Ad ogni modo, l’azione di pesca in questo contesto risulta essere molto semplice. Tuttavia, a volte mi è capitato di notare letteralmente solo un saliscendi da parte dell’angler, movimento anche piuttosto noioso da praticare per ore ed ore. Io, personalmente, preferisco cambiare la velocità di recupero e alternare il lineare a delle jerkate delicate, quasi accompagnando la canna. A dirla tutta, in realtà, la maggior parte degli strike li ho avuti proprio durante delle pause – pause anche di sette o otto secondi e con il filo lento, quindi senza vibrazione del filo né movimento alcuno dell’esca, nonostante un minimo di scarroccio della barca – o quando l’esca toccava il fondo. A questo proposito, infatti, a volte quando l’artificiale tocca il fondo è buona norma lasciarlo lì: non saprei dire se ad attirare il pinnato sia la “nuvoletta” che si viene a creare battendo l’esca sul fondo, oppure il silenzio che segue questo battere, durante le pause, ma vi garantisco che quest’accortezza mi ha spesso evitato di tornare a casa a mani vuote. Non spaventatevi, inoltre, se recuperando il filo dopo una pausa potreste aver la sensazione di aver incagliato e, per qualche secondo, la paura di perdere l’esca sul fondo potrebbe farvi tirare giù qualche dio dell’Olimpo: ben presto capirete che ne sarà valsa la pena e sentirete la paura trasformarsi in adrenalina ed incredulità quando quello che pensavate fosse un sasso inizierà a correre e far cantare la frizione del mulinello! (Foto 8 – 8 bis)
Come per i jig poi, anche con le softbait il peso ha la sua importanza. Per quanto riguarda la pesca in verticale in particolare, una linea guida potrebbe essere quella dei “quattro grammi per ogni metro d’acqua sotto di noi”, ma è per l’appunto una linea guida e non una legge universale. Poniamo il caso, ad esempio, in cui stiamo pescando a scarroccio e non riusciamo a tenere l’esca più o meno in verticale: saremo, ovviamente, costretti ad aumentare il peso della testa piombata.
Niente e nessuno ci vieta, infatti, di pescare con 200 grammi su 30 metri di profondità, anzi… (Foto 9)

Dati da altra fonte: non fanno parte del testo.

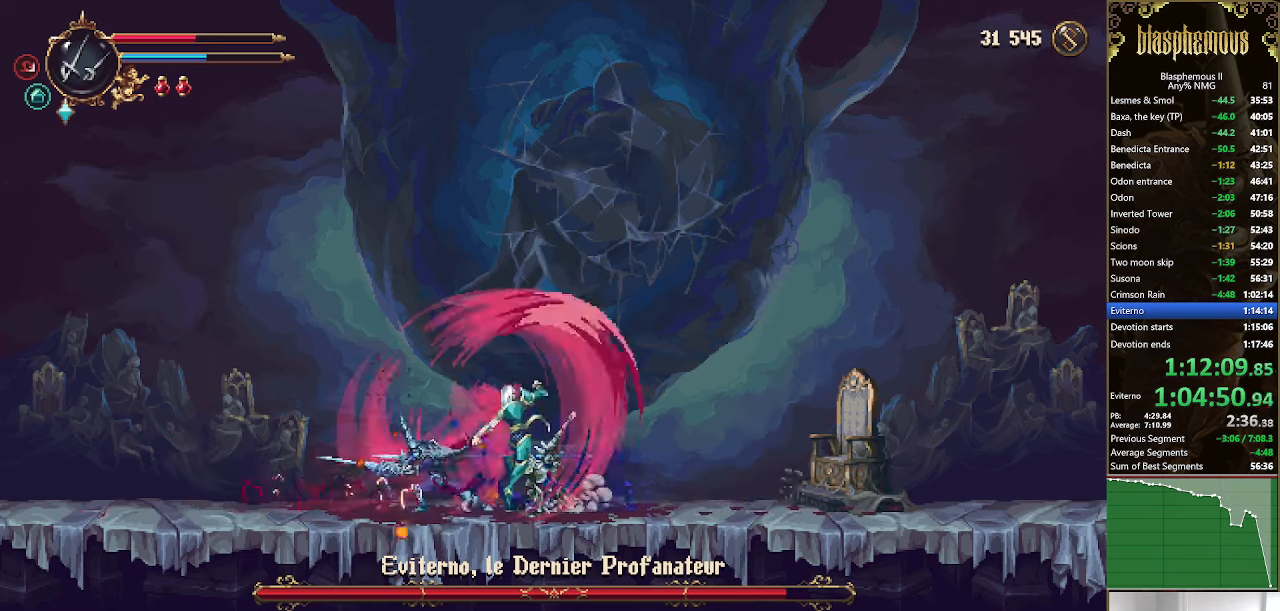
{"buttons": ["DPAD_LEFT"], "left_stick": "center", "right_stick": "center", "events": [[233, "DPAD_LEFT", "up"], [400, "DPAD_LEFT", "down"]]}
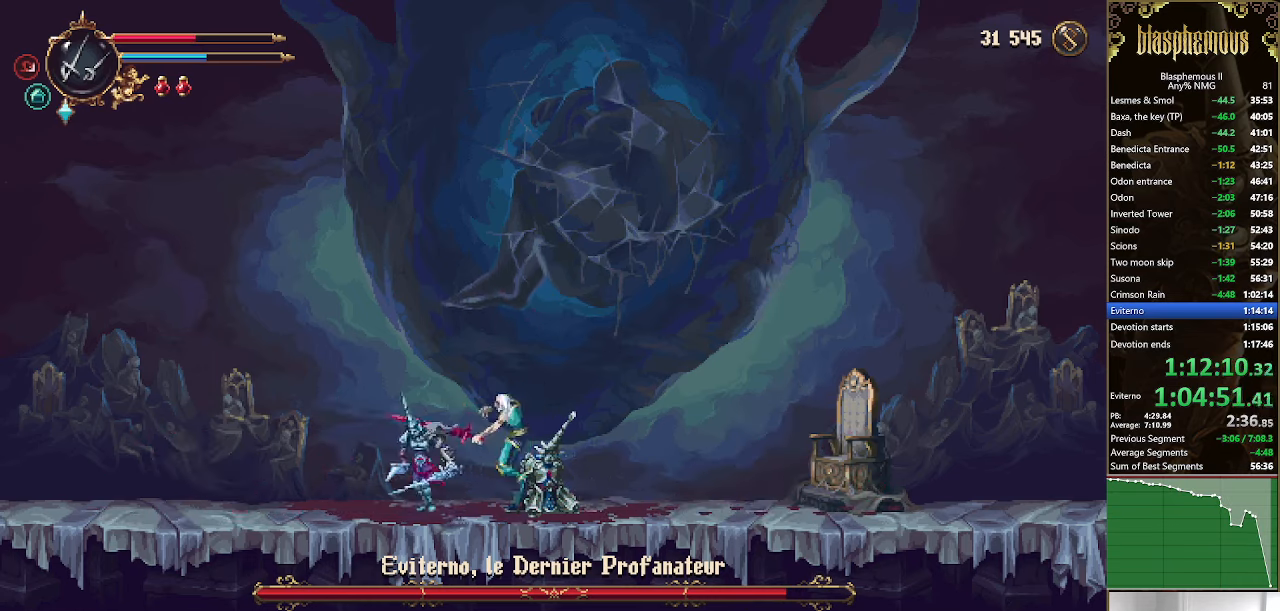
{"buttons": [], "left_stick": "center", "right_stick": "center", "events": [[67, "DPAD_LEFT", "up"], [100, "DPAD_RIGHT", "down"], [133, "SQUARE", "down"], [233, "DPAD_RIGHT", "up"], [233, "SQUARE", "up"]]}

A volte, per contrastare corrente e/o scarroccio della barca, è l’unica scelta che abbiamo per arrivare sullo scoglio desiderato, ma dobbiamo sempre ricordarci di rallentare l’esca negli ultimi 10/15 metri della sua discesa in modo da incuriosire il pesce e non spaventarlo. A tal proposito, è importante ricordare che la velocità di affondamento dell’esca nei primi metri d’acqua non è la stessa che a 30 o a 100 metri di batimetrica. A livello del mare, infatti, abbiamo una pressione di un bar (circa un chilogrammo per centimetro quadrato), ma questa pressione aumenta di un bar ogni 10 metri di profondità. Quindi a 30 metri avremo un peso di circa 4 kg/cm², a 40 metri saranno circa 5 kg/cm² e così via; ciò significa che più il nostro artificiale scende, più aumenta la sua velocità di discesa. Ricordiamoci, perciò, di rallentarlo se non vogliamo che le nostre prede scappino a velocità ultrasoniche in preda al panico, e con poche probabilità di ritorno! È molto importante impiegare anche una girella, perché le gomme tendono, a differenza dei jig, a girare maggiormente e a produrre più torsioni. Un altro dettaglio è quello di utilizzare gli assist. Come si evince dalla foto (Foto 10), senza l’uso degli assist il pesce avrebbe tagliato la gomma, mentre nella seconda foto (Foto 11-12), si vede chiaramente che senza l’impiego dell’assist il pesce sarebbe andato perso.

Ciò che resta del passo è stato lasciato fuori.